Entre esas narrativas, instaladas y muy reiteradas, está el de la inmoralidad del lucro, la empresa privada como enemiga, el reposicionamiento de la teoría del Estado —por obeso y corrupto que fuese— como fin y solución a todos los problemas, y entre otras, el mérito como tiranía, lo cual, incluso, fue analizado en un ensayo de reciente publicación.

Pues bien. En estos tiempos posmodernos se ha acentuado el recelo y la desconfianza al esfuerzo lícito, bienintencionado y auténtico, a la permanente y sana búsqueda de superación como un reducto de convicciones propias.

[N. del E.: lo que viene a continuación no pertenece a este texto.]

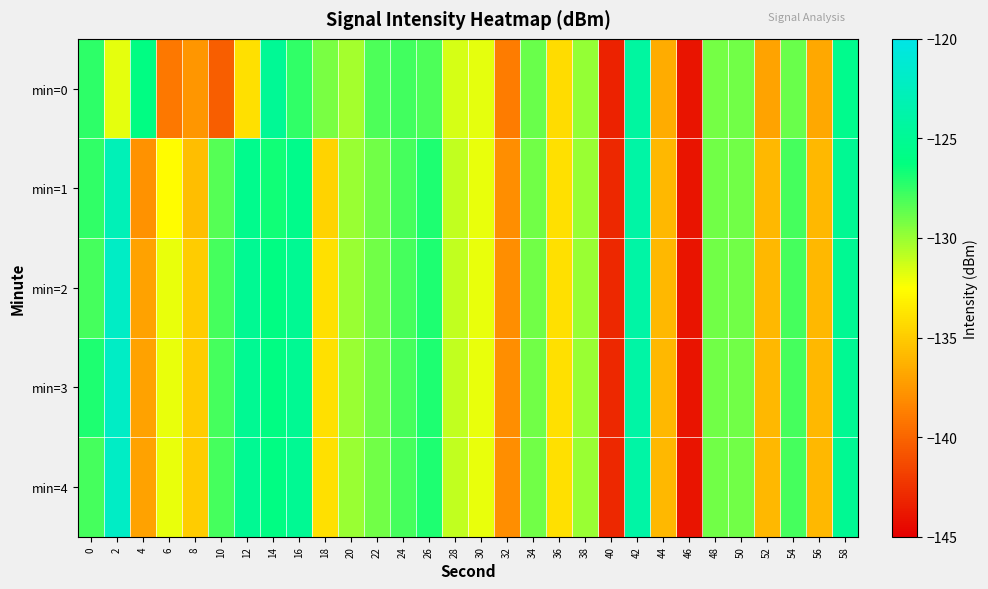

Rank the series at 56 from highest to lowest value.

min=1, min=2, min=3, min=4, min=0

Si se quiere, la doctrina orteguiana como brújula para buscar la dirección correcta y mejores horizontes, se ve condenada a la censura del buenismo y al entierro de lo políticamente correcto.

Ante los cantos de sirena, de lo que se trata, entonces, es de desempolvar una realidad —no solamente una teoría— que ha sido ocultada por un manto de interesada tergiversación y de un no menor grado de desconocimiento.

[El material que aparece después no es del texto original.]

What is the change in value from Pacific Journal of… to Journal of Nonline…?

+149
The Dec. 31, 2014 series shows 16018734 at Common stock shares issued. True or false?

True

En concreto, es darle la real dimensión e importancia al ejercicio responsable de la libertad, al esfuerzo legítimo y al trabajo honesto con el que se obtienen logros y progreso. Es, de hecho, salvar a las circunstancias, y consecuentemente, salvar al yo, como diría Ortega en uno de sus postulados insignes.

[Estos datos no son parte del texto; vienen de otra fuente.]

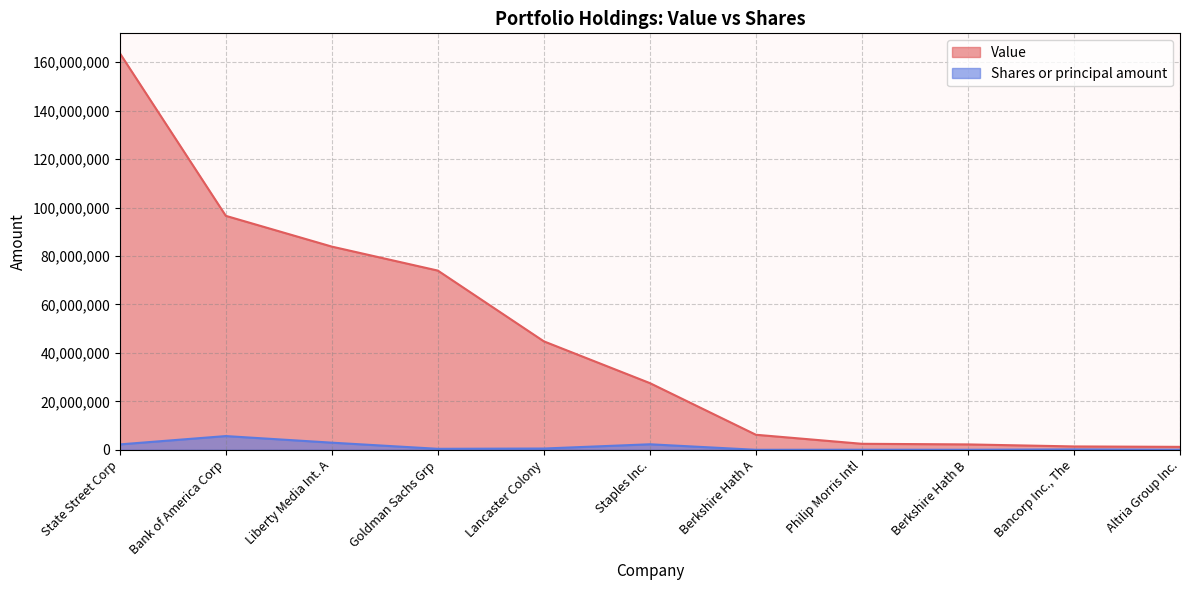

Reading left to right, extract all data points from this chart.

Value: 163745000	96588000	83886000	73979000	44772000	27527000	6207000	2476000	2221000	1383000	1213000
Shares or principal amount: 2224500	5665000	2941301	403000	525000	2275000	30	29689	16079	161050	26400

Y no. Esto no va de condenar a quienes menos tienen para que su esquema y proyecto de vida sea igual de limitado o carente. Tampoco, como maquiavélicamente se pretende posicionar la idea, de que alguien pobre lo será por el resto de su existencia porque así lo quiere.

El mérito, o la meritocracia de la que tanto se habla hoy en día, no es arma arrojadiza que enmascara vetustas luchas de clases. No es argamasa para aglutinar agitadores y trasnochados en torno a una idea que busca tirar abajo un sistema. Tampoco palabrería y discurso fácil que se pueda amoldar a las necesidades de populismos de todo signo.

En realidad, es todo lo contrario. Es encender esa ilusión de mejoría y progreso que está extinguida a base de falsas reivindicaciones que esconden perniciosos revanchismos. Es considerar que cada persona es capaz de explotar sus talentos y sus dones de la manera correcta, con los estímulos adecuados y con las condiciones y el entorno propicios. Es rescatar y reconocer al individuo, su habilidad y la potestad que tiene para ser capitán de su barco y dueño de su destino.

Por ello, el pensamiento de Ortega y Gasset se hace aún más relevante y necesario en este mundanal ruido, como lo fue en su época. Es un faro ante el ostracismo actual. Es, en realidad, volver los ojos al por qué del progreso actual, pese a que los edulcorantes de hoy pretendan desdeñarlo. Sin más, es la ratificación del mérito como virtud y no como tiranía.